Glo-Marr is working on a new botanical line. Nicolosi said the products will be based on “ingredients and fragrances that are popular in the human cosmetic market.”

Zymox by Pet King Brands gives pet owners alternative ways to keep pets’ skin and coats healthy or soothe pets’ inflamed skin. The brand offers shampoo, a conditioning rinse, a topical cream and a topical spray with the company’s patented LP3 Enzyme System, which harnesses enzymes’ antimicrobial properties to treat skin conditions gently and safely, according to the company.

“Ask any pet owner with a pet who suffers from hot spots or allergic skin, and you’ll probably hear story after story of their many attempts to help their pet find comfort before the skin becomes infected,” said Dan Archetti, sales director for the Westmont, Ill.-based manufacturer. “Helping the skin begins with the gentle calming benefits of the naturally derived, patented combination of enzymes.

“Alternatives to antibiotics for infection relief will also be on the rise due to increased resistance to conventional pharmaceutical treatments,” Archetti added.

Christi Gephart, owner of All is Well, which has two locations in South Carolina, said she is particularly excited about offering Vermont Soap Organics Pet Shampoo.

The shampoo is U.S. Department of Agriculture (USDA)-certified, and its ingredients include coconut and olive oils, aloe vera and essential oils. According to Vermont Soap’s website, the product is free of chemical detergents and synthetic fragrances or coloring. The shampoo’s only preservative is rosemary extract, and it is hypoallergenic, making it ideal for pets with sensitive skin, according to the company.

Still, Campanella warns that while customers understandably want the ingredients in their pets’ skin and coat products to be just as recognizable as those in their food, they should keep in mind that “the chemistry of food vastly differs from that of pet shampoo and conditioner.”

He said some artificial or synthetic ingredients, such as sulfates and silicones, have been unfairly demonized and are safe and beneficial to pets with skin and coat problems.

Education

Online and Offline

The internet continues to empower consumers when it comes to self-education and choosing the right products and ingredients for their pets, said Dallas Van Kempen, president of EQyss in Carlsbad, Calif.

“People are asking questions,” he said. “They’re making informed decisions, not just buying whatever is available at their local store.”

Dave Campanella, sales and marketing director for Best Shot Pet Products in Frankfort, Ky., emphasized the importance of marketing integrity and consumers’ desire and right to know what is in their products.

“Pet owners are now weary of ‘all natural’ claims and anything that sounds too good to be true,” he said. “What good comes from products stating what’s not in them, when there is no disclosure whatsoever of what is actually in them?”

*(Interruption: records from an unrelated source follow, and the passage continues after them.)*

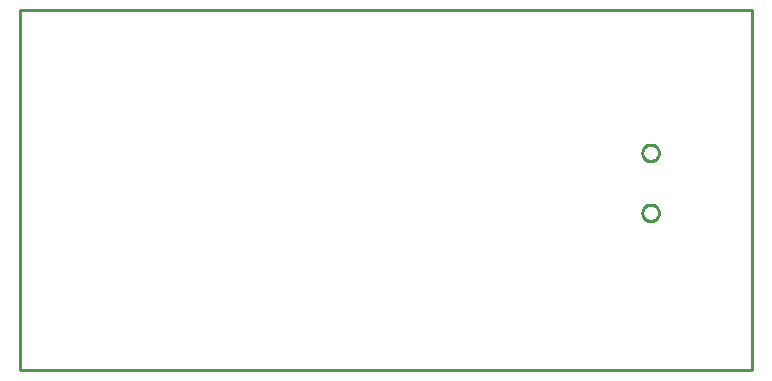
<source format=gbr>
G04 EAGLE Gerber X2 export*
%TF.Part,Single*%
%TF.FileFunction,Profile,NP*%
%TF.FilePolarity,Positive*%
%TF.GenerationSoftware,Autodesk,EAGLE,9.1.0*%
%TF.CreationDate,2018-09-11T12:32:47Z*%
G75*
%MOMM*%
%FSLAX34Y34*%
%LPD*%
%AMOC8*
5,1,8,0,0,1.08239X$1,22.5*%
G01*
%ADD10C,0.254000*%


D10*
X330000Y495000D02*
X950000Y495000D01*
X950000Y800000D01*
X330000Y800000D01*
X330000Y495000D01*
X864344Y635400D02*
X865028Y635333D01*
X865703Y635198D01*
X866361Y634999D01*
X866997Y634736D01*
X867603Y634411D01*
X868175Y634029D01*
X868707Y633593D01*
X869193Y633107D01*
X869629Y632575D01*
X870011Y632003D01*
X870336Y631397D01*
X870599Y630761D01*
X870798Y630103D01*
X870933Y629428D01*
X871000Y628744D01*
X871000Y628056D01*
X870933Y627372D01*
X870798Y626697D01*
X870599Y626039D01*
X870336Y625404D01*
X870011Y624797D01*
X869629Y624225D01*
X869193Y623693D01*
X868707Y623207D01*
X868175Y622771D01*
X867603Y622389D01*
X866997Y622064D01*
X866361Y621801D01*
X865703Y621602D01*
X865028Y621467D01*
X864344Y621400D01*
X863656Y621400D01*
X862972Y621467D01*
X862297Y621602D01*
X861639Y621801D01*
X861004Y622064D01*
X860397Y622389D01*
X859825Y622771D01*
X859293Y623207D01*
X858807Y623693D01*
X858371Y624225D01*
X857989Y624797D01*
X857664Y625404D01*
X857401Y626039D01*
X857202Y626697D01*
X857067Y627372D01*
X857000Y628056D01*
X857000Y628744D01*
X857067Y629428D01*
X857202Y630103D01*
X857401Y630761D01*
X857664Y631397D01*
X857989Y632003D01*
X858371Y632575D01*
X858807Y633107D01*
X859293Y633593D01*
X859825Y634029D01*
X860397Y634411D01*
X861004Y634736D01*
X861639Y634999D01*
X862297Y635198D01*
X862972Y635333D01*
X863656Y635400D01*
X864344Y635400D01*
X864344Y686200D02*
X865028Y686133D01*
X865703Y685998D01*
X866361Y685799D01*
X866997Y685536D01*
X867603Y685211D01*
X868175Y684829D01*
X868707Y684393D01*
X869193Y683907D01*
X869629Y683375D01*
X870011Y682803D01*
X870336Y682197D01*
X870599Y681561D01*
X870798Y680903D01*
X870933Y680228D01*
X871000Y679544D01*
X871000Y678856D01*
X870933Y678172D01*
X870798Y677497D01*
X870599Y676839D01*
X870336Y676204D01*
X870011Y675597D01*
X869629Y675025D01*
X869193Y674493D01*
X868707Y674007D01*
X868175Y673571D01*
X867603Y673189D01*
X866997Y672864D01*
X866361Y672601D01*
X865703Y672402D01*
X865028Y672267D01*
X864344Y672200D01*
X863656Y672200D01*
X862972Y672267D01*
X862297Y672402D01*
X861639Y672601D01*
X861004Y672864D01*
X860397Y673189D01*
X859825Y673571D01*
X859293Y674007D01*
X858807Y674493D01*
X858371Y675025D01*
X857989Y675597D01*
X857664Y676204D01*
X857401Y676839D01*
X857202Y677497D01*
X857067Y678172D01*
X857000Y678856D01*
X857000Y679544D01*
X857067Y680228D01*
X857202Y680903D01*
X857401Y681561D01*
X857664Y682197D01*
X857989Y682803D01*
X858371Y683375D01*
X858807Y683907D01*
X859293Y684393D01*
X859825Y684829D01*
X860397Y685211D01*
X861004Y685536D01*
X861639Y685799D01*
X862297Y685998D01*
X862972Y686133D01*
X863656Y686200D01*
X864344Y686200D01*
M02*

</source>
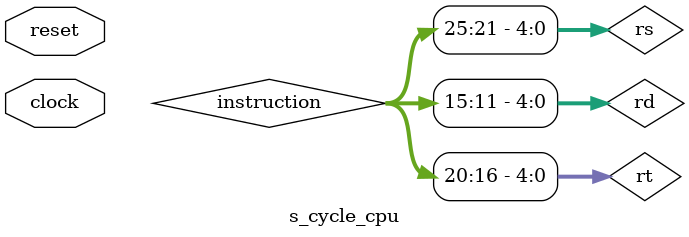
<source format=v>
module pc(pc,clock,reset,npc);

    output [31:0] pc;
    input clock;
    input reset;
    input [31:0] npc;

    reg [31:0] data;

    always @(posedge clock or negedge reset)
        begin
            if (reset == 0)
                data <= 32'h00003000;
            else
                data <= npc;
        end

    assign pc = data;

endmodule

module im(instruction,pc);

    output [31:0] instruction;
    input [31:0] pc;

    reg [31:0] ins_memory[1023:0]; //4k指令存储器

    assign instruction = ins_memory[pc[11:0]>>2];

endmodule

module gpr(a,b,clock,reg_write,num_write,rs,rt,data_write);

    output [31:0] a;  
    output [31:0] b;
    input clock;
    input reg_write;
    input [4:0] rs; //读寄存器1
    input [4:0] rt; //读寄存器2
    input [4:0] num_write; //写寄存器
    input [31:0] data_write; //写数据

    reg [31:0] gp_registers[31:0];  //32个寄存器
    integer i;

    initial
    begin
        for (i = 0; i < 32; i = i + 1)
            gp_registers[i] = 32'b0;
    end

    assign a = gp_registers[rs];
    assign b = gp_registers[rt];

    always @(posedge clock)
    begin
        if (reg_write == 1 && num_write != 0)
            gp_registers[num_write] <= data_write;
    end

endmodule

module alu(c,a,b);

    output [31:0] c;
    input [31:0] a;
    input [31:0] b;

    assign c = a + b;

endmodule

module s_cycle_cpu(clock,reset);

    //输入
    input clock;
    input reset;

    wire [31:0] npc;
    wire [31:0] pc;
    wire [31:0] instruction;
    wire [4:0] rs; //读寄存器1
    wire [4:0] rt; //读寄存器2
    wire [4:0] rd;
    wire reg_write;
    wire [31:0] a;  
    wire [31:0] b;
    wire [31:0] c;

    pc PC(.pc(pc),.clock(clock),.reset(reset),.npc(npc));
    assign npc = pc + 4;
    im IM(.instruction(instruction),.pc(pc));
    assign rs = instruction [25:21];
	assign rt = instruction [20:16];
	assign rd = instruction [15:11];
    gpr GPR(.a(a),.b(b),.clock(clock),.reg_write(reg_write),.num_write(rd),.rs(rs),.rt(rt),.data_write(c));
    alu ALU(.c(c),.a(a),.b(b));

endmodule
</source>
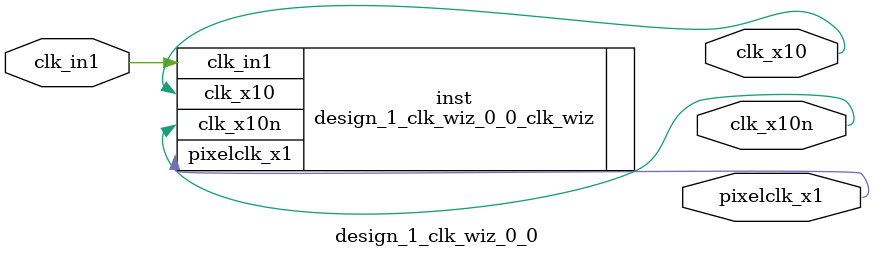
<source format=v>


`timescale 1ps/1ps

(* CORE_GENERATION_INFO = "design_1_clk_wiz_0_0,clk_wiz_v6_0_0_0,{component_name=design_1_clk_wiz_0_0,use_phase_alignment=false,use_min_o_jitter=false,use_max_i_jitter=false,use_dyn_phase_shift=false,use_inclk_switchover=false,use_dyn_reconfig=false,enable_axi=0,feedback_source=FDBK_AUTO,PRIMITIVE=MMCM,num_out_clk=3,clkin1_period=4.000,clkin2_period=10.0,use_power_down=false,use_reset=false,use_locked=false,use_inclk_stopped=false,feedback_type=SINGLE,CLOCK_MGR_TYPE=NA,manual_override=false}" *)

module design_1_clk_wiz_0_0 
 (
  // Clock out ports
  output        clk_x10,
  output        pixelclk_x1,
  output        clk_x10n,
 // Clock in ports
  input         clk_in1
 );

  design_1_clk_wiz_0_0_clk_wiz inst
  (
  // Clock out ports  
  .clk_x10(clk_x10),
  .pixelclk_x1(pixelclk_x1),
  .clk_x10n(clk_x10n),
 // Clock in ports
  .clk_in1(clk_in1)
  );

endmodule

</source>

Although there is seemingly infinite information online, Van Kempen said it is not always the best place for pet owners to turn to.

“There is no substitute for having a real conversation with a real, knowledgeable, experienced person who has dealt with whatever issue you need to deal with,” he said.

This means retailers should take the initiative and stay up-to-date on their own education so they can guide customers in the right direction.

EQyss offers training sessions for its retailers and also encourages them to try out free product samples, Van Kempen added.

Earth Pets Natural Pet Market in Gainesville, Fla., turns to its vendors for support to educate employees on products.

“A lot of the [manufacturing] companies have online training that we have our employees go through to learn about the products,” said store manager Brian Sharp.

And when a customer has a question that a retailer doesn’t feel equipped to answer, additional resources are just a click or a phone call away.

“We’re always happy to call the manufacturer for [customers] if they do have a question that we can’t answer,” Sharp said.